§ 提供された抜粋:
◇ ◇ ◇ ◇

2008年 04月 21日
大きな手 |
たとえばベランダのゼラニウムやジャスミンは、
何の手入れもしたことがないというのに、
一度は枯れかけたこともあるというのに、
小さなつぼみをつけて、
早いものはもう咲き始めている。
まいにち目を向ける余裕もなく過ごしていても、
さすがに一斉に桜が咲き始めると、
目を向けざるを得なくなり、
そしてそのはかなさを思うと焦りさえ感じてしまう。
今年の桜をあと何回心から楽しむことができるのだろう・・
絶えることなく幾度も繰り返される営み。
桜のつぼみがぷっくり膨れたころにおじいちゃんは眠り始めた。
春はエネルギーに満ちている。
冬のあいだ灰色に静まり返っていたそこかしこが、
いっせいに色を帯び始める。
雑草といわれている草たちも、
優しい色合いの花をつけている。
散り始めた桜の花びらが鏡のように静まり返った湖面に、
弧を描きながら川を作っている。
まだ満開に近い桜を映した湖面に雨粒が円を作る。
残された花たちはいっそう美しく、はかない。
ハナミズキは何かの象徴のようなかたちのいい誇らしげなつぼみをほころばせて、
散っていく桜の淋しさを払拭する。
絶えず繰り返される力強い大きな流れ。

◇ ◇ ◇ ◇

§ 課題 1: この抜粋では、おじいちゃんが眠り始めたのはどんなころですか？
§ 課題 2: この抜粋のうち、「2008年 04月 21日」で始まり「絶えることなく幾度も繰り返される営み。」に至るまでの部分を、「ジャスミン」を「バラ」に入れ替えて書き直してください。
これらの記録は本件とは関係ありません。

§ 提示された記録:
◇ ◇ ◇ ◇

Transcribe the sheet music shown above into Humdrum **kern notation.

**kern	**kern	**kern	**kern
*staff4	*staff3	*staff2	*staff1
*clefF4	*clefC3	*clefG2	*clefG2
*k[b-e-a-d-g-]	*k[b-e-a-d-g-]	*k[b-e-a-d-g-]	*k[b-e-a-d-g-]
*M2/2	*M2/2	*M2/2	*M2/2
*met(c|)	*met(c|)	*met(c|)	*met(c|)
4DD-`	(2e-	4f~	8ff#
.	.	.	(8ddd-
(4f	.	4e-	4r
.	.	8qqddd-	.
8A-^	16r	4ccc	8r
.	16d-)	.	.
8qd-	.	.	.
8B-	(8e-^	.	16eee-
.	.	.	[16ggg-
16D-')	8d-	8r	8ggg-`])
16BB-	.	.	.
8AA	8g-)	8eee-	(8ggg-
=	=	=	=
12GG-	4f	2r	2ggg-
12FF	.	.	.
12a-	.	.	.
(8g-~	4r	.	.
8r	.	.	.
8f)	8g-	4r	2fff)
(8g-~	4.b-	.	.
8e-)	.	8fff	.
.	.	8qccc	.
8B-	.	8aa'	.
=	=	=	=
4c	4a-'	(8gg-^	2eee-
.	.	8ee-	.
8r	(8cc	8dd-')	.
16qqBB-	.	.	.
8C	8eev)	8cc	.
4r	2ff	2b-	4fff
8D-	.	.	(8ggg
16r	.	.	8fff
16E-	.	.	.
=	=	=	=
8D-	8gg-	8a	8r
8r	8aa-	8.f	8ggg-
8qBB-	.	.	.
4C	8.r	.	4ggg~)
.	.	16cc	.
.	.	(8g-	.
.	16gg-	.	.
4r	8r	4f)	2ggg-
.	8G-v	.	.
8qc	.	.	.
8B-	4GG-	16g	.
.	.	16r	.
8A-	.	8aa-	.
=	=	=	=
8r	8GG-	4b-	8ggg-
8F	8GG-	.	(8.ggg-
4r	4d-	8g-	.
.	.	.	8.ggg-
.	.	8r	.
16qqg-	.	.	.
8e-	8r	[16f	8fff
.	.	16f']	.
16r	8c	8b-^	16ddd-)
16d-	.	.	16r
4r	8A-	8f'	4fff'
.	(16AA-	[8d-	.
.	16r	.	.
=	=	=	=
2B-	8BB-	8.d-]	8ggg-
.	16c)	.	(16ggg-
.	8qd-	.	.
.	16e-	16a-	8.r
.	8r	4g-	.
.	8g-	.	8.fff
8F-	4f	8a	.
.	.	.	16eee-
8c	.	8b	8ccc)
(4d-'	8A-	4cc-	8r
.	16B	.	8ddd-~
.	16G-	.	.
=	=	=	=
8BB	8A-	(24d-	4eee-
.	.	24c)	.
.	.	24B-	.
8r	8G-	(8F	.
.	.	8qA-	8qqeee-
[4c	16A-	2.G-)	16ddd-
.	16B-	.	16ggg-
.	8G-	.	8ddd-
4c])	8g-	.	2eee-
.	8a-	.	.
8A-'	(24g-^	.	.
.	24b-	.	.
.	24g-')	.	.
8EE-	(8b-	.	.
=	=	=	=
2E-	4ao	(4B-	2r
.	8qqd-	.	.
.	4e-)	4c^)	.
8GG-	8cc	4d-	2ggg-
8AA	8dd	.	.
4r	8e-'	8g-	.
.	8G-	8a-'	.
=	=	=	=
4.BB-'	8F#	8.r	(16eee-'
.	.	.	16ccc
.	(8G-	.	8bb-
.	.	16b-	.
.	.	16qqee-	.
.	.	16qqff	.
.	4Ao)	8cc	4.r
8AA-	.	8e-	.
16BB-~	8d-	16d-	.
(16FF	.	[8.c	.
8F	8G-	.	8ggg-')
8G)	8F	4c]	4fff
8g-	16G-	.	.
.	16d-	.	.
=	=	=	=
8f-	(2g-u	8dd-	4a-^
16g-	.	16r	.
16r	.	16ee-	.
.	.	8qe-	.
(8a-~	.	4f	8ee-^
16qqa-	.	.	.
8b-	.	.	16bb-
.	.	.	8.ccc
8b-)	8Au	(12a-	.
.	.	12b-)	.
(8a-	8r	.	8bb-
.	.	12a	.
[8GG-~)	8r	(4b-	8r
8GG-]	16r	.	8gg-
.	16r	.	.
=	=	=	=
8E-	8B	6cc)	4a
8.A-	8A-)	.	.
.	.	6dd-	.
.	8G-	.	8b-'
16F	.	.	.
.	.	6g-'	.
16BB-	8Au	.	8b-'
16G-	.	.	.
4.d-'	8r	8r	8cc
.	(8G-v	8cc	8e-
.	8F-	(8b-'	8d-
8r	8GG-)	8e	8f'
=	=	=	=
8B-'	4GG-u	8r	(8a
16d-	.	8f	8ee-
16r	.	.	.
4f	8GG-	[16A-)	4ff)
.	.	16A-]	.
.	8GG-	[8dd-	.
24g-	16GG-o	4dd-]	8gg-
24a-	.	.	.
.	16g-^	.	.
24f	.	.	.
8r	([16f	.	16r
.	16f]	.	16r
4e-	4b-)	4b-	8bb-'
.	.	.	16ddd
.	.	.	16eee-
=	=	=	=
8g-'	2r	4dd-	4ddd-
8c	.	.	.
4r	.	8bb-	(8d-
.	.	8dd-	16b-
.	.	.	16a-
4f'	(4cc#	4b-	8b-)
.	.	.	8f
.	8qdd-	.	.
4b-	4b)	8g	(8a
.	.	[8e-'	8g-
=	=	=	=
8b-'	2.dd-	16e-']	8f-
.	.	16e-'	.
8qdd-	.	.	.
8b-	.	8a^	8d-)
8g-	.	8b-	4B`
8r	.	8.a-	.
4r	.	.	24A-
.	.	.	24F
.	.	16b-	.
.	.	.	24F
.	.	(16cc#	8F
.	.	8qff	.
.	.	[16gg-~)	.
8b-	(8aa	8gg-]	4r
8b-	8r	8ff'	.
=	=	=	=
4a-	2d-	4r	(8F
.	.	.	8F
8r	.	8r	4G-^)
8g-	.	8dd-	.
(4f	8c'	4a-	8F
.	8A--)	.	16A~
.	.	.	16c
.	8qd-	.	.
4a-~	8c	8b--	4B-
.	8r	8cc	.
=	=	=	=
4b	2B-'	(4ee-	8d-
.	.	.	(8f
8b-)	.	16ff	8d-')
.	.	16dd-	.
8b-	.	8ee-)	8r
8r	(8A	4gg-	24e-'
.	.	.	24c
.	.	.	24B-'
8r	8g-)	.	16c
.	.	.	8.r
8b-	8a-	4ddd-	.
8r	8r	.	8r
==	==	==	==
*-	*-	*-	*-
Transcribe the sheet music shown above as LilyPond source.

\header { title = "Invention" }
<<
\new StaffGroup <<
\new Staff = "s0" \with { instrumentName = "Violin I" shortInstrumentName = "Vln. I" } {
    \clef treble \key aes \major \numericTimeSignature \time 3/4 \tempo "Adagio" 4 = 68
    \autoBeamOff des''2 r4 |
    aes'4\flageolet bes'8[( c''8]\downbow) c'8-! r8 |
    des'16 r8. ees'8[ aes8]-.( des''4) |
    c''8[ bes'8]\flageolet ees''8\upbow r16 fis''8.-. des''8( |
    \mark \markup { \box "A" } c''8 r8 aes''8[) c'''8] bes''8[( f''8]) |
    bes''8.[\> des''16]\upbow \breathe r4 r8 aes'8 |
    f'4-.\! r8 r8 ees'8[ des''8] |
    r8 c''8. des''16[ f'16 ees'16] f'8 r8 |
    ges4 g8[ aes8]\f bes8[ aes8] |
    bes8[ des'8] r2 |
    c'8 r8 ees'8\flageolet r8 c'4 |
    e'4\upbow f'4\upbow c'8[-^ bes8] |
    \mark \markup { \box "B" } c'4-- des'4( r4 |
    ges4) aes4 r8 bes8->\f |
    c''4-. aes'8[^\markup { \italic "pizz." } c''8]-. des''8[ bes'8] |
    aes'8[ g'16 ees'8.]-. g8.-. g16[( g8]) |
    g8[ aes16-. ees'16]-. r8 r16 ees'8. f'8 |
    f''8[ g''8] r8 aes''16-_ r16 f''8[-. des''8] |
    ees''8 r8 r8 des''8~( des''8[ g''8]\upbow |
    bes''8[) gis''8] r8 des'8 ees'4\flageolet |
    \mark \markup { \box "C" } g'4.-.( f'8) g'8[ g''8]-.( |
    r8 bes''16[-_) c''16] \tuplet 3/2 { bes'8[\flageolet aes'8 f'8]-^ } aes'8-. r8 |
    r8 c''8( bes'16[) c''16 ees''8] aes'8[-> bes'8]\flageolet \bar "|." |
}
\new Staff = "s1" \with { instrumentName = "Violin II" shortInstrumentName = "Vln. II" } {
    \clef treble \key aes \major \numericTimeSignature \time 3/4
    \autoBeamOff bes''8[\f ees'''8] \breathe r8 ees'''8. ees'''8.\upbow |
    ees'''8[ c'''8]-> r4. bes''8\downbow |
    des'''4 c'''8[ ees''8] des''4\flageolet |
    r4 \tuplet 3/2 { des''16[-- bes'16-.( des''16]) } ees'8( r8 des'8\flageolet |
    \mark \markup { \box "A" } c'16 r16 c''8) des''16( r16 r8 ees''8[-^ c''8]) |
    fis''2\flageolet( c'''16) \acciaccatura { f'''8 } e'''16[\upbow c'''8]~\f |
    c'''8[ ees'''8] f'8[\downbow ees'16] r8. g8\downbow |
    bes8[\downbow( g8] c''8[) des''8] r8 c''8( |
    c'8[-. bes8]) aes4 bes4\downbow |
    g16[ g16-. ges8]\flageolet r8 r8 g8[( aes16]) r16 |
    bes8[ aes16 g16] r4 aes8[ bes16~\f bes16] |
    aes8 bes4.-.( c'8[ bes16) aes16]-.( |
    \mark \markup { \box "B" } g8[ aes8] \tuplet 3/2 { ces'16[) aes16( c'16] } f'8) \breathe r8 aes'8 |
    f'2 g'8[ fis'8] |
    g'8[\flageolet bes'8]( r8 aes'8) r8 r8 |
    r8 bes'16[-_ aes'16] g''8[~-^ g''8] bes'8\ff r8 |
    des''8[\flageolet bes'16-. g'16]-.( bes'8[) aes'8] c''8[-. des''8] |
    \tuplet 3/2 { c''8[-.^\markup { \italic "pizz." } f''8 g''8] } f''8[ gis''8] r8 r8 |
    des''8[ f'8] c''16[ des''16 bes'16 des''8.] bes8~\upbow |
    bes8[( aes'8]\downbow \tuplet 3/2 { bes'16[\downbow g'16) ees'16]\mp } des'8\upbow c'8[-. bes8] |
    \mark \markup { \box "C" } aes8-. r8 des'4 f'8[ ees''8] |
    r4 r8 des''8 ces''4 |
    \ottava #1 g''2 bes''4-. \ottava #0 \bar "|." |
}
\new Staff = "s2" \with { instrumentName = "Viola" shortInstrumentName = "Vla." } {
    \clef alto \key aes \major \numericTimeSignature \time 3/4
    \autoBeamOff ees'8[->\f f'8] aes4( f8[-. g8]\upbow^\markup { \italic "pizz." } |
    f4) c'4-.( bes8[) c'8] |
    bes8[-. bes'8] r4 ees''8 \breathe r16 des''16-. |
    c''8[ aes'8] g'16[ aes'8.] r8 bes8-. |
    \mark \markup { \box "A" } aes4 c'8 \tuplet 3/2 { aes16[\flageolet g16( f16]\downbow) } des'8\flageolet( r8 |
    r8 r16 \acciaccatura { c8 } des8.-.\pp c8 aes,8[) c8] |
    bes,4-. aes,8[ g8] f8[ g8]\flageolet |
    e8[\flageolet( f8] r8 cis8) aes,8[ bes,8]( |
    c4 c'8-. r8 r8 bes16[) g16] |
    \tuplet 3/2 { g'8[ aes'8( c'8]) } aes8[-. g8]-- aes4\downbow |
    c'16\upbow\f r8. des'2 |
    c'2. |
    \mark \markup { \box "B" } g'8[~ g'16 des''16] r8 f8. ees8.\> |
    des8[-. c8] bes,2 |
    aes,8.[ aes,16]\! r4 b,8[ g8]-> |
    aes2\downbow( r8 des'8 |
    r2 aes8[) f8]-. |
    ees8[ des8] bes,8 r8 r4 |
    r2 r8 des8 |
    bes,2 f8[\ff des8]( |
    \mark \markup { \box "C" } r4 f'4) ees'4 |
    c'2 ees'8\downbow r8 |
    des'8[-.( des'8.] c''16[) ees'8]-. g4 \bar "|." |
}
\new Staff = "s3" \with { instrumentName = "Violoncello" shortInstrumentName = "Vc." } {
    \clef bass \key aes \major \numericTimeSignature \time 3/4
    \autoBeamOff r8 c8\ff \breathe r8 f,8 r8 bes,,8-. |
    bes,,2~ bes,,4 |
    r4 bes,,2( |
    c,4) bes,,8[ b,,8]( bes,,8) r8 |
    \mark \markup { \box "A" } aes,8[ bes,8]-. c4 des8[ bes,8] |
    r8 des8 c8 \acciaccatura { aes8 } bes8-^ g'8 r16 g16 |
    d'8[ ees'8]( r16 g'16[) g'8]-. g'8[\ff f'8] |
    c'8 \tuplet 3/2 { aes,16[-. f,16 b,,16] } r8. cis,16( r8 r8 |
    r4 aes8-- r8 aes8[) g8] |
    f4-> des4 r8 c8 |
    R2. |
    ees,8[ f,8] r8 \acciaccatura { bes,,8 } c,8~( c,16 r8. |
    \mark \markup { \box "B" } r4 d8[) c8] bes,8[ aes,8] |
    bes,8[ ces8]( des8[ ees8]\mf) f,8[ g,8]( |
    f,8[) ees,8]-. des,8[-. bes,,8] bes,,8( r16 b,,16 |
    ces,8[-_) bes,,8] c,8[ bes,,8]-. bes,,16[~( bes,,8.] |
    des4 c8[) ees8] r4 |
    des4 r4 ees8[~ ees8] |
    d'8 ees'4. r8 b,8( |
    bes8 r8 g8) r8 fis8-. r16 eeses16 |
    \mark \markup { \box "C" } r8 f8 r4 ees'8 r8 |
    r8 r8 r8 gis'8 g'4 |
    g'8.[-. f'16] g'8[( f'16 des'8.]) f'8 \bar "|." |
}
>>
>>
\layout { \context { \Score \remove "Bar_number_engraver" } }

◇ ◇ ◇ ◇

§ 解答 1: 桜のつぼみがぷっくり膨れたころです。

§ 解答 2:
2008年 04月 21日
大きな手 |
たとえばベランダのゼラニウムやバラは、
何の手入れもしたことがないというのに、
一度は枯れかけたこともあるというのに、
小さなつぼみをつけて、
早いものはもう咲き始めている。
まいにち目を向ける余裕もなく過ごしていても、
さすがに一斉に桜が咲き始めると、
目を向けざるを得なくなり、
そしてそのはかなさを思うと焦りさえ感じてしまう。
今年の桜をあと何回心から楽しむことができるのだろう・・
絶えることなく幾度も繰り返される営み。